30. First, that submission supports the court’s finding that the deceased, whose body lay off the road, must have been crashed at the spot where his body was found.
31. As the deceased died on the spot, the appellant submitted that the deceased died without enduring any pain.
32. The learned trial magistrate held that although the deceased died on the spot, he must have suffered pain, even if it be for a short period of time.
33. The appellant reasoned that the deceased died instantly, and that there was therefore no lapse of time between the time of the accident and the time of death.
34. In the case of HENRY OMWERI OROO & ANOTHER Vs SAMUEL MUNGIA KAHIGA & ANOTHER HCCC NO. 76 OF 2013 NAKURU, the court expressed itself thus;
“The deceased died on the spot. He had no awareness of pain and suffering before he succumbed to the injuries. I shall award NIL damages on this sub-head.”
35. On the other hand, the Respondent has reasoned that the deceased did not die instantly, as he was first hit on his shoulder, by the trailer, before the rear tyre of the said trailer crashed his head.
36. In my considered opinion, the fact that a person dies at the spot where he was at the time when the fatal injuries were inflicted, does not necessarily mean that the death was instantaneous.
37. It is possible to be immobilized by the injuries, which leads to death after either a short or a long interval.
38. In this case, there is no clear evidence about the duration of time between the time when the deceased was hit by the trailer and the time when he met his death.
39. However, taking into account the Respondent’s evidence, concerning the speed at which the tractor was being driven, I find that the duration between the time when the deceased was first hit by the trailer and the time when he met his death, was nominal.
40. Nonetheless, it cannot possibly be said that the death was painless.
41. Accordingly, I hold the view that an award of Kshs.10,000/= is sufficient compensation for Pain and Suffering.
42. In the event the sum which was awarded under this head is reduced from Kshs.30,000/= to Kshs.10,000/=.
43. In respect to Loss of Expectation of Life, the trial court awarded Kshs.100,000/=.
44. The appellant submits that an award of Kshs.80,000/= is sufficient.

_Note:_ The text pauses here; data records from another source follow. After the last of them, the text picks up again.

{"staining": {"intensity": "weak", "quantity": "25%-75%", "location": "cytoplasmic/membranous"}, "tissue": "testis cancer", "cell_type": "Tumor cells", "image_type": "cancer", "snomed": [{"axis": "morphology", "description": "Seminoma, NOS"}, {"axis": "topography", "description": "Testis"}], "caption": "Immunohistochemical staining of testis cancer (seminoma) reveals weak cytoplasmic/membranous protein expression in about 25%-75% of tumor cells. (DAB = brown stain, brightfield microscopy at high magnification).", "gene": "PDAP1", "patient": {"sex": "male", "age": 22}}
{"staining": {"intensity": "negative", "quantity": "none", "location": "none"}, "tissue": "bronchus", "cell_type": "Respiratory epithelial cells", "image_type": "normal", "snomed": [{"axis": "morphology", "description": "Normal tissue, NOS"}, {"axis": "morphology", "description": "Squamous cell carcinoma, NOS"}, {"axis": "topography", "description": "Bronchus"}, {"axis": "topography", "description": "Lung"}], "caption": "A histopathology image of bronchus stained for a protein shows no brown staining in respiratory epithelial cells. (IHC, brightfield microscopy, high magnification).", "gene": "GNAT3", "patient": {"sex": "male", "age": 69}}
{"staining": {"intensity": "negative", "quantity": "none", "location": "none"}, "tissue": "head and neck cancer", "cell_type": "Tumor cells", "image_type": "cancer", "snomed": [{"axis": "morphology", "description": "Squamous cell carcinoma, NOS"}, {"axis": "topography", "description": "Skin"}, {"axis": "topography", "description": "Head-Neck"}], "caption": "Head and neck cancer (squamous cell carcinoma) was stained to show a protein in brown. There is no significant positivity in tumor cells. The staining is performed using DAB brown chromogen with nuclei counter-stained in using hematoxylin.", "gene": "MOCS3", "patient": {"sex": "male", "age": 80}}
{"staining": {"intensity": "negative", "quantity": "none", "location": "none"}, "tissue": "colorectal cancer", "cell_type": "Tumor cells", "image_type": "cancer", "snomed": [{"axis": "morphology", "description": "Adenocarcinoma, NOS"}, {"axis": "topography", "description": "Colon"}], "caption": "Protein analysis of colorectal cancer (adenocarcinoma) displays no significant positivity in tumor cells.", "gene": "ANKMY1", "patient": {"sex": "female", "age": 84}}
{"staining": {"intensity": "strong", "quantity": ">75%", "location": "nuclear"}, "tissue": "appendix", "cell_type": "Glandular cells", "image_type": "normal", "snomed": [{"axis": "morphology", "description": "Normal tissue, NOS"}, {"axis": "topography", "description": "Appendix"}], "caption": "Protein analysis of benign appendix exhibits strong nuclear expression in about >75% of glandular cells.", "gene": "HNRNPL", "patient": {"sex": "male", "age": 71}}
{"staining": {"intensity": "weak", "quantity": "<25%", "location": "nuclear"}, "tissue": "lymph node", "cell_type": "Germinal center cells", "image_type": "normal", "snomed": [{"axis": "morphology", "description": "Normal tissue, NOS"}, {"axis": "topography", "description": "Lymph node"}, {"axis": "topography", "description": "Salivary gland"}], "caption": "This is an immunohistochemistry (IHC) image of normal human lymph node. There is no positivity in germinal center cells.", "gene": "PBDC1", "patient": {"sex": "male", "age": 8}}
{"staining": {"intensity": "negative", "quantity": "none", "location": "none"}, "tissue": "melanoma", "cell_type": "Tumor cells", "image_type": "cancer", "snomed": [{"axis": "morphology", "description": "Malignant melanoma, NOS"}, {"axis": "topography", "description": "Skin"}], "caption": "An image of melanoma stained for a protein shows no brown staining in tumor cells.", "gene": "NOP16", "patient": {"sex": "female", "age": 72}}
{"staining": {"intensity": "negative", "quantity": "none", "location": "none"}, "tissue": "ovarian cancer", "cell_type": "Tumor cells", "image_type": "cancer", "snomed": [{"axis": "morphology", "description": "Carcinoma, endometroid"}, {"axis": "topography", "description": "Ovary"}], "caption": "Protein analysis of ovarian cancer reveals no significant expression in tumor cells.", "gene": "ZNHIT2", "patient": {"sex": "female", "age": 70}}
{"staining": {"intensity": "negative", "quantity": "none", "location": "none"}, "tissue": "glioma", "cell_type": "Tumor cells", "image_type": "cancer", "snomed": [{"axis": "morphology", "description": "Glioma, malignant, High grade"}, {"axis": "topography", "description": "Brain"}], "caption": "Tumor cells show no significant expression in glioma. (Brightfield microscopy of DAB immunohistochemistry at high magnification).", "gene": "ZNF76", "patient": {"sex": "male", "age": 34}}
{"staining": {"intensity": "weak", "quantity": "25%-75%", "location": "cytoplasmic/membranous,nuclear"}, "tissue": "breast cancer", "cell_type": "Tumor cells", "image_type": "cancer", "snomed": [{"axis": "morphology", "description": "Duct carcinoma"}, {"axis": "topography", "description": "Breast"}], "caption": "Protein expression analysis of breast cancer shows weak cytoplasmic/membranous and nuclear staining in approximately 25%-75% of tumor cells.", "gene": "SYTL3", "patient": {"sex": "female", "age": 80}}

45. It is well settled that an appellate court would only interfere with an award of damages if it was either so high or so low that it must be deemed that the trial court had applied the wrong principles of law when calculating it.
46. First, the gap between the sum awarded and the sum proposed by the appellant is so small as to be indicative of the absence of the application of a wrong principle.
47. I therefore find no reason in law, to warrant an interference with the award of Kshs.100,000/= for Loss of Expectation of Life.
48. In relation to the award for Loss of Dependency, the appellant invited the court to use a multiplier of 20 years, as opposed to the 25 years which the trial court awarded.
49. The appellant submitted that there was no guarantee that the deceased would have lived to be 60 years old.
50. I find that when the trial court used the multiplier of 25, it did not hold that there was any guarantee that the deceased would have lived to see his 60th birthday.
51. The deceased was 29 years at the time of death. That means that when a multiplier of 25 was used, the presumption would be that he would, possibly, have lived to the age of about 54 years.
52. In my considered opinion the presumption applied by the trial court was therefore very reasonable. I find no reason to interfere with it.
53. In the result, save for the award for Pain and Suffering, which has been reduced to Kshs.10,000/=, I find no merit in the rest of the appeal.
54. It therefore follows that the sum awarded to the Plaintiff is Kshs.850,100/=.
55. The appeal having been successful to a very small degree, I order that each party will bear his own costs of the said appeal.
DATED, SIGNED and DELIVERED at KISUMU This27thday of November 2018.